The terms "transformational change" and "transformation" may be two of the most over-used words in business today. In our change management consulting work, we identify three different types of strategic change:
- Minor change creates minimal disruption (and therefore minimal resistance to change.) Examples are routine changes to policies and procedures.
- First order change creates significant disruption so there is consequently also major resistance to change. An example is a new ERP system or the introduction of a portfolio management tool.
- Second order change is "transformational change" and is a complete alteration of the current operating structure, with massive change to processes, people, and typically, technology. Since resistance is a function of the level of disruption the change creates, transformational change also brings with it significant resistance. Examples are shared services solutions that break down organizational silos and drastically alter how the company operates.
Based on our change management consulting work, we can predict 10 common barriers to transformational change:
- Lack of clear scope/definition: An amazing number of organizations embark on the transformational change journey with no clear, consistent definition of where they are going. Leaders have multiple, often conflicting agendas.

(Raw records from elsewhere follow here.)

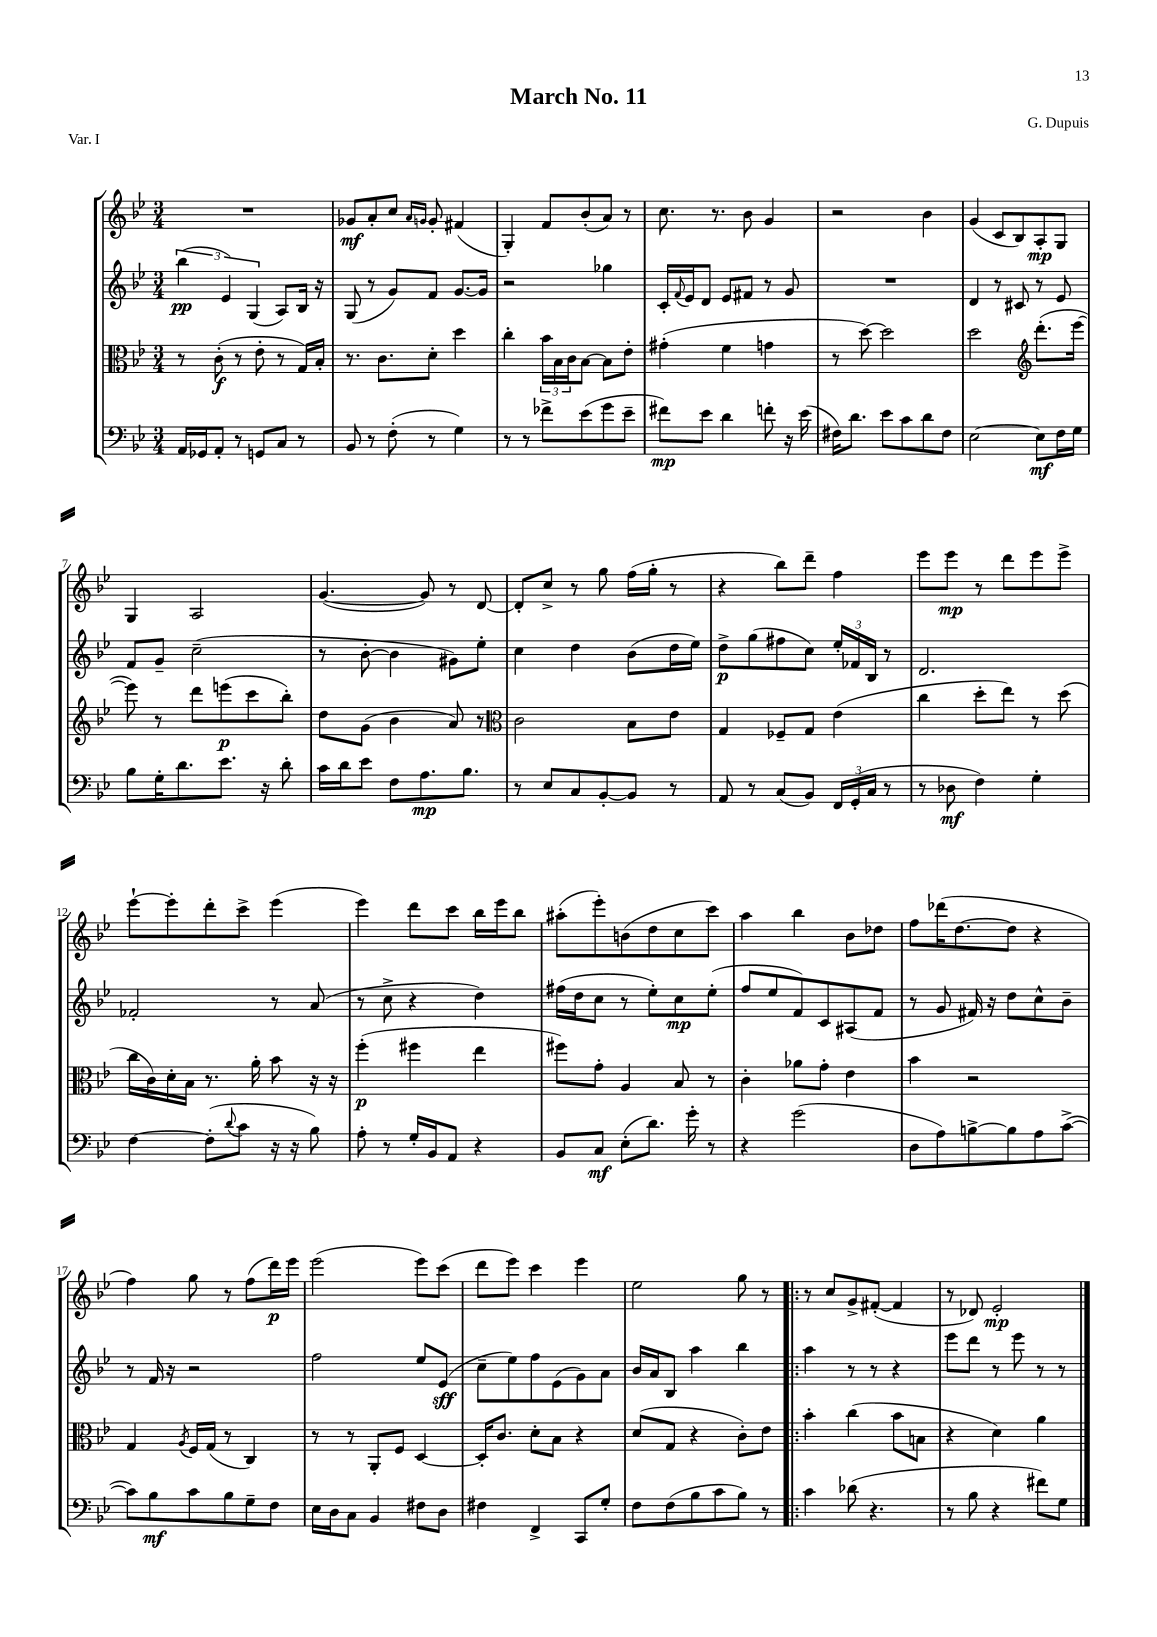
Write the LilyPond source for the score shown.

\header { title = "March No. 11" composer = "G. Dupuis" piece = "Var. I" }
<<
\new StaffGroup <<
\new Staff = "s0" {
    \clef treble \key bes \major \numericTimeSignature \time 3/4
    R2. |
    ges'8\mf a'8-. c''8 \grace { a'16 g'16 } g'8-. fis'4( |
    g4-.) f'8 bes'8-.( a'8) r8 |
    c''8. r8. bes'8 g'4 |
    r2 bes'4 |
    g'4( c'8 bes8) a8-.\mp g8 |
    g4 a2 |
    g'4.~( g'8) r8 d'8~ |
    d'8-. c''8-> r8 g''8 f''16( g''16-. r8 |
    r4 bes''8) d'''8-- f''4 |
    ees'''8 ees'''8\mp r8 d'''8 ees'''8 ees'''8-> |
    ees'''8~-! ees'''8-. d'''8-. c'''8-> ees'''4( |
    ees'''4) d'''8 c'''8 bes''16 ees'''16 bes''8 |
    ais''8-.( ees'''8-.) b'8( d''8 c''8 c'''8) |
    a''4 bes''4 bes'8 des''8 |
    f''8 des'''16( d''8.~ d''8 r4 |
    f''4) g''8 r8 f''8( d'''16\p) ees'''16 |
    ees'''2( ees'''8) c'''8( |
    d'''8 ees'''8) c'''4 ees'''4 |
    ees''2 g''8 r8 |
    \bar ".|:" r8 c''8 g'8-> fis'8~-.( fis'4 |
    r8 des'8) ees'2-.\mp \bar "|." |
}
\new Staff = "s1" {
    \clef treble \key bes \major \numericTimeSignature \time 3/4
    \tuplet 3/2 { bes''4\pp( ees'4) g4( } a8) bes16 r16 |
    g8( r8 g'8) f'8 g'8.~ g'16 |
    r2 ges''4 |
    c'16-. \appoggiatura { f'8 } ees'16 d'8 ees'8 fis'8 r8 g'8 |
    R2. |
    d'4 r8 cis'8 r8 ees'8 |
    f'8 g'8-- c''2--( |
    r8 bes'8~-. bes'4 gis'8) ees''8-. |
    c''4 d''4 bes'8( d''16 ees''16) |
    d''8->\p g''8( fis''8 c''8) \tuplet 3/2 { ees''16-. fes'16 bes16 } r8 |
    d'2. |
    fes'2-. r8 a'8( |
    r8 c''8-> r4 d''4) |
    fis''16( d''16 c''8 r8 ees''8-.) c''8\mp ees''8-.( |
    f''8 ees''8 f'8) c'8 ais8( f'8 |
    r8 g'8 fis'16) r16 d''8 c''8-^ bes'8-- |
    r8 f'16 r16 r2 |
    f''2 ees''8 ees'8\sff( |
    c''8-- ees''8) f''8 ees'8( g'8) a'8 |
    bes'16 a'16 bes8 a''4 bes''4 |
    \bar ".|:" a''4 r8 r8 r4 |
    ees'''8 d'''8 r8 ees'''8 r8 r8 \bar "|." |
}
\new Staff = "s2" {
    \clef alto \key bes \major \numericTimeSignature \time 3/4
    r8 c'8-.\f( r8 ees'8-. r8 g16) bes16-. |
    r8. c'8. d'8-. d''4 |
    c''4-. \tuplet 3/2 { bes'16 bes16 c'16 } bes8~ bes8 ees'8-. |
    gis'4-.( f'4 g'4 |
    r8 d''8~) d''2 |
    d''2 \clef treble d'''8.-.( ees'''16~ |
    ees'''8) r8 d'''8 e'''8\p( c'''8 bes''8-.) |
    d''8 g'8( bes'4 a'8) r8 |
    \clef alto c'2 bes8 ees'8 |
    g4 fes8-- g8 ees'4( |
    c''4 d''8-. ees''8) r8 d''8( |
    c''16 c'16) d'16-. bes16 r8. a'16-. bes'8 r16 r16 |
    f''4-.\p( fis''4 ees''4 |
    fis''8) g'8-. a4 bes8 r8 |
    c'4-. aes'8 g'8-. ees'4 |
    bes'4 r2 |
    g4 \acciaccatura { a8 } f16 g16( r8 c4) |
    r8 r8 a,8-. f8 d4~ |
    d16-. c'8. d'8-. bes8 r4 |
    d'8( g8 r4 c'8-.) ees'8 |
    \bar ".|:" bes'4-. c''4( bes'8 b8 |
    r4 d'4) a'4 \bar "|." |
}
\new Staff = "s3" {
    \clef bass \key bes \major \numericTimeSignature \time 3/4
    a,16 ges,16 a,8-. r8 g,8 c8 r8 |
    bes,8 r8 f8-.( r8 g4) |
    r8 r8 fes'8-> ees'8( g'8 ees'8-- |
    fis'8\mp) ees'8 d'4 f'8-. r16 ees'16( |
    fis16) d'8. ees'8 c'8 d'8 fis8 |
    ees2~ ees8\mf f16 g16 |
    bes8 g16-. d'8. ees'8. r16 d'8-. |
    c'16 d'16 ees'8 f8 a8.\mp bes8. |
    r8 ees8 c8 bes,8~-. bes,8 r8 |
    a,8 r8 c8( bes,8) \tuplet 3/2 { f,16 g,16-.( c16 } r8 |
    r8 des8\mf f4) g4-. |
    f4~ f8-.( \appoggiatura { d'8 } c'8 r16 r16 bes8) |
    a8-. r8 g16-. bes,16 a,8 r4 |
    bes,8 c8\mf ees8-.( d'8.) g'16-. r8 |
    r4 g'2( |
    d8 a8) b8~-> b8 a8 c'8~->( |
    c'8) bes8\mf c'8 bes8 g8-- f8 |
    ees16 d16 c8 bes,4 fis8 d8 |
    fis4 f,4-> c,8 g8-. |
    f8 f8( bes8 c'8 bes8) r8 |
    \bar ".|:" c'4 des'8( r4. |
    r8 bes8 r4 fis'8) g8 \bar "|." |
}
>>
>>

- Too many other changes competing for resources: Senior executives routinely underestimate the level of resources needed for transformational change. "Implementation" is a ferocious, resource-consuming activity. Once the strategy is designed you are only 15% of the way to transformation! You still have 85% of the journey ahead. The best advice: focus down to speed up.
- Poor implementation history: If your organization has a cemetery full of "dead and buried" projects you can expect that the memories of these linger on. You will likely face to resistance to your current transformational change based on the experience of what went wrong in the past.
- No sustained leadership support: Sponsorship for the transformation will need to be sustained for at least 3 years. It's easy to get distracted and to divert precious resources before the transformation is actually fully implemented. You can also predict that over the course of this time that there will be major changes in leadership and you will need to begin from "square one" in securing Sponsorship from these new leaders. Plan for that now!
- Major employee resistance: Since resistance is a function of disruption we know that transformational change will result in major levels of resistance. You need to have a plan for how that resistance will be sourced and managed. Don't expect that you can communicate your way out of resistance. If all you do is communicate you will likely just generate more resistance.
- Weak motivation: The motivation to leave the current state must be greater than staying where you are. The only way to motivate people is to alter the reinforcements. One of the biggest mistakes organizations make is to apply the same reinforcements (both formal and informal) while expecting transformational changes in behavior.
- Risk-averse cultures: If your culture is one where turf-guarding is the political norm, you can anticipate that transformational change will fly in the face of your culture. Unless there are radically different reinforcements instituted for Sponsors (for example, reinforcement for mutual success rather than individual success) your transformation is at risk.
- Poor communications: Pay attention to the psychological cues you are giving in your delivery methods. If the standard operating method is email, for example, you will need to demonstrate that you are working toward radical change by your choice of media. You won't get peoples' attention by just adding to the volume and communicating from the 50,000 foot corporate level. Radical change, radical communication methods.
- Unclear and/or undisciplined governance structure: How will the transformation be managed? If you are creating "enterprise-wide" change you can't have multiple approaches with no oversight on how the entire program is being managed. The governance structure should provide a clear line of sight from strategy to portfolio to programs, projects, and sub-projects. If Sponsors don't have this line of sight then the transformational change portfolio will lack disciplined management.
- Use of multiple approaches reinforces the silo mentality: How you implement is important! In our change management consulting we tell clients that they must begin with the end in mind. If you are trying to break down silos, it is totally paradoxical that you would implement in a silo'd manner.